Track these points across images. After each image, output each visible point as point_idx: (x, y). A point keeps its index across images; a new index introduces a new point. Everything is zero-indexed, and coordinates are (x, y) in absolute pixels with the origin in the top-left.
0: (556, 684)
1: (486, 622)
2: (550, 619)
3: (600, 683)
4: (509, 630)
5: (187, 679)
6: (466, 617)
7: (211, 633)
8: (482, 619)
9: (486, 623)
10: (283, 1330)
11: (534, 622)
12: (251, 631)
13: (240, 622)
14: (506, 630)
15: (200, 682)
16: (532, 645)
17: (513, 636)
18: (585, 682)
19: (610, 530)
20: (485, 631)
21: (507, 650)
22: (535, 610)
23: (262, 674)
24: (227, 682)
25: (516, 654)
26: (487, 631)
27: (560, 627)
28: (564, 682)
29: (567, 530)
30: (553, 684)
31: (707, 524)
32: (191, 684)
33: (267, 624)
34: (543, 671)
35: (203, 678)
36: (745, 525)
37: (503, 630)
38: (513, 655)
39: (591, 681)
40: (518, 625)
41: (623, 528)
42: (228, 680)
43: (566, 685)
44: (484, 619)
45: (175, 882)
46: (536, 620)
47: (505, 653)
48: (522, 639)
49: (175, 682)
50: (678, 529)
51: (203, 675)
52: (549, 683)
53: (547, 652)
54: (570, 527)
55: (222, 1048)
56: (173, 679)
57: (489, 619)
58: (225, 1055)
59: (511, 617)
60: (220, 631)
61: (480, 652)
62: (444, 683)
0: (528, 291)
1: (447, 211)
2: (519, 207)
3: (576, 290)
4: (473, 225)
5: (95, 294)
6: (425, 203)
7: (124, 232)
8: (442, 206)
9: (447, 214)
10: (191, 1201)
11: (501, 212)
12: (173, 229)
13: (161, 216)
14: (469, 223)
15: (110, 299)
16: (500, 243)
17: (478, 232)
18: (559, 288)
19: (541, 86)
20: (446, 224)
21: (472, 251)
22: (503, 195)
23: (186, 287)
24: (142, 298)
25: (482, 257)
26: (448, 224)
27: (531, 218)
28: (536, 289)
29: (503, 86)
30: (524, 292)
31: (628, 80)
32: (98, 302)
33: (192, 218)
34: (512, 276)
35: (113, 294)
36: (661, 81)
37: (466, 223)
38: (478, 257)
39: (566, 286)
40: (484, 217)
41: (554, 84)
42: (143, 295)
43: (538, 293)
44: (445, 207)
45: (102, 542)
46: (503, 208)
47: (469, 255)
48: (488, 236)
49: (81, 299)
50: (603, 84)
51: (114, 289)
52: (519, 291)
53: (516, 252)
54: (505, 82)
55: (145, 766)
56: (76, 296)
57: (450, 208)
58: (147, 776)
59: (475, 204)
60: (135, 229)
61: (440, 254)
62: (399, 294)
=-=-=
The final stretch of the listing, from the line containing "6: (466, 617)" through its last line, both included, is to be output exactly and by itself.

• _TASK RESPONSE_:
6: (466, 617)
7: (211, 633)
8: (482, 619)
9: (486, 623)
10: (283, 1330)
11: (534, 622)
12: (251, 631)
13: (240, 622)
14: (506, 630)
15: (200, 682)
16: (532, 645)
17: (513, 636)
18: (585, 682)
19: (610, 530)
20: (485, 631)
21: (507, 650)
22: (535, 610)
23: (262, 674)
24: (227, 682)
25: (516, 654)
26: (487, 631)
27: (560, 627)
28: (564, 682)
29: (567, 530)
30: (553, 684)
31: (707, 524)
32: (191, 684)
33: (267, 624)
34: (543, 671)
35: (203, 678)
36: (745, 525)
37: (503, 630)
38: (513, 655)
39: (591, 681)
40: (518, 625)
41: (623, 528)
42: (228, 680)
43: (566, 685)
44: (484, 619)
45: (175, 882)
46: (536, 620)
47: (505, 653)
48: (522, 639)
49: (175, 682)
50: (678, 529)
51: (203, 675)
52: (549, 683)
53: (547, 652)
54: (570, 527)
55: (222, 1048)
56: (173, 679)
57: (489, 619)
58: (225, 1055)
59: (511, 617)
60: (220, 631)
61: (480, 652)
62: (444, 683)
0: (528, 291)
1: (447, 211)
2: (519, 207)
3: (576, 290)
4: (473, 225)
5: (95, 294)
6: (425, 203)
7: (124, 232)
8: (442, 206)
9: (447, 214)
10: (191, 1201)
11: (501, 212)
12: (173, 229)
13: (161, 216)
14: (469, 223)
15: (110, 299)
16: (500, 243)
17: (478, 232)
18: (559, 288)
19: (541, 86)
20: (446, 224)
21: (472, 251)
22: (503, 195)
23: (186, 287)
24: (142, 298)
25: (482, 257)
26: (448, 224)
27: (531, 218)
28: (536, 289)
29: (503, 86)
30: (524, 292)
31: (628, 80)
32: (98, 302)
33: (192, 218)
34: (512, 276)
35: (113, 294)
36: (661, 81)
37: (466, 223)
38: (478, 257)
39: (566, 286)
40: (484, 217)
41: (554, 84)
42: (143, 295)
43: (538, 293)
44: (445, 207)
45: (102, 542)
46: (503, 208)
47: (469, 255)
48: (488, 236)
49: (81, 299)
50: (603, 84)
51: (114, 289)
52: (519, 291)
53: (516, 252)
54: (505, 82)
55: (145, 766)
56: (76, 296)
57: (450, 208)
58: (147, 776)
59: (475, 204)
60: (135, 229)
61: (440, 254)
62: (399, 294)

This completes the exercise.